▸ **ABOUT THIS TASK**
Reproduce word for word the part of the commentary on Macron and Islam starting at "Perhaps Macron genuinely" and ending at "trend—not riding it.".

▸ **SOURCE TEXT**

┄┄┄┄┄┄┄┄┄┄┄┄┄┄┄┄┄┄┄┄

It can be debated who is most responsible for beginning this discourse in France, but any list would have to include the likes of the commentator Éric Zemmour and the author Renaud Camus, who coined the theory of the “Great Replacement,” which has gone onto inspire many on the far-right worldwide. Macron’s statements are yet more evidence of that mainstreaming far beyond the fringes.

There are, of course, plenty of crises facing Muslims worldwide, both as national populations and as a confessional community. For example, huge swaths of Muslim populations live under authoritarian and autocratic regimes, which is a crisis of its own, though not an inevitable one. (And it’s not clear that Macron’s foreign policy views such regimes as problematic; indeed, it’s quite likely that he believes the contrary). If Macron took seriously the issue of good governance for Muslim populations worldwide, it would have significant repercussions for French foreign policy; his failure to prioritize it makes his talk of a crisis in Islam less convincing.

Muslim scholars regularly talk about the “crisis of authority” within religious education and the lack of sufficient investment into revitalizing different educational establishments as they try to recover from the legacy of colonial rule. Incidentally, Macron has not, to my knowledge, brought up the history of French colonialism in that regard, which is definitely pertinent, given that French rule in North Africa had a salient negative impact on different Muslim religious establishments, making those religious authorities less equipped to deal with the challenges of the modern world.

That legacy plays into the ideology of extremists, as do the authoritarian politics of the region.

But these aren’t the crises that Macron or other European politicians are complaining about. Macron’s statements are simply an attempt to appeal to right-wing voters ahead of the 2022 presidential election, where he is currently polling neck and neck with far-right National Rally leader Marine Le Pen, who is not afraid to blame Muslims for all of France’s ills.

Perhaps Macron genuinely believes his narrative about a crisis—but it doesn’t really matter. What matters is that far too many prominent European Union politicians, including those committed to liberal democratic values, no longer pause before pinning the blame for social problems on Muslim minorities. Doing so is likely to get politicians more, not less, votes. Genuine political leadership would mean countering that trend—not riding it.

As Rim-Sarah Alouane, a French legal scholar at the Toulouse 1 Capitole University argued: “Anti-Muslim bigotry is a business model in France: It boosts audiences on 24/7 news networks, and it allows politicians to be more visible. The far-right might not be in power in France, but its spirit definitely is.” And if the choice once again comes down to Macron and the far-right, she added, “you will be asked to vote to save the republic when Le Pen reaches the second round of the election.”

Macron’s political party, En Marche, occupies the center ground of French politics—and that’s precisely why his discourse, and that of a number of lawmakers in his party, is so concerning. A couple of decades ago, a politician insisting that “Islam is a religion that is in crisis all over the world today,” would have most definitely been from a far-right party. The same would have been true for someone declaring that the hijab was “not in accordance with the civility of our country,” but Macron said that two years ago.

┄┄┄┄┄┄┄┄┄┄┄┄┄┄┄┄┄┄┄┄

▸ **MATERIAL SHOWN**
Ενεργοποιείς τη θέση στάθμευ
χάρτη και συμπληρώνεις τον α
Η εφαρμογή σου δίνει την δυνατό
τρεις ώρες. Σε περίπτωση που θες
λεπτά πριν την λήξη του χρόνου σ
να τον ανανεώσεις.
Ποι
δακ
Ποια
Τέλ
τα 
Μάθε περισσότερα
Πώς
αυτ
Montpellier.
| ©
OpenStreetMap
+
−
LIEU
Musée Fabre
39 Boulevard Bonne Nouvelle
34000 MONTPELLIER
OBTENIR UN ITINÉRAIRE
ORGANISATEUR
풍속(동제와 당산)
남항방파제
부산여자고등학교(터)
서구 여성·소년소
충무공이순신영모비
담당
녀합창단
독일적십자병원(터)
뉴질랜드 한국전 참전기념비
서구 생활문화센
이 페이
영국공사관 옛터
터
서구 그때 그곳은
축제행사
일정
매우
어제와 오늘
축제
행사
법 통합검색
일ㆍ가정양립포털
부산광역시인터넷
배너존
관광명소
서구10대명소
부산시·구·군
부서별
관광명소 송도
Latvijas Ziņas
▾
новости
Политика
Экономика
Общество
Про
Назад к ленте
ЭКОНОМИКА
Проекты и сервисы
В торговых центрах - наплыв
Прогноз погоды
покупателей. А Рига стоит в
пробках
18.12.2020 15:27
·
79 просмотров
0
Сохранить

┄┄┄┄┄┄┄┄┄┄┄┄┄┄┄┄┄┄┄┄

▸ **SOLUTION FOR THIS EXERCISE**
Perhaps Macron genuinely believes his narrative about a crisis—but it doesn’t really matter. What matters is that far too many prominent European Union politicians, including those committed to liberal democratic values, no longer pause before pinning the blame for social problems on Muslim minorities. Doing so is likely to get politicians more, not less, votes. Genuine political leadership would mean countering that trend—not riding it.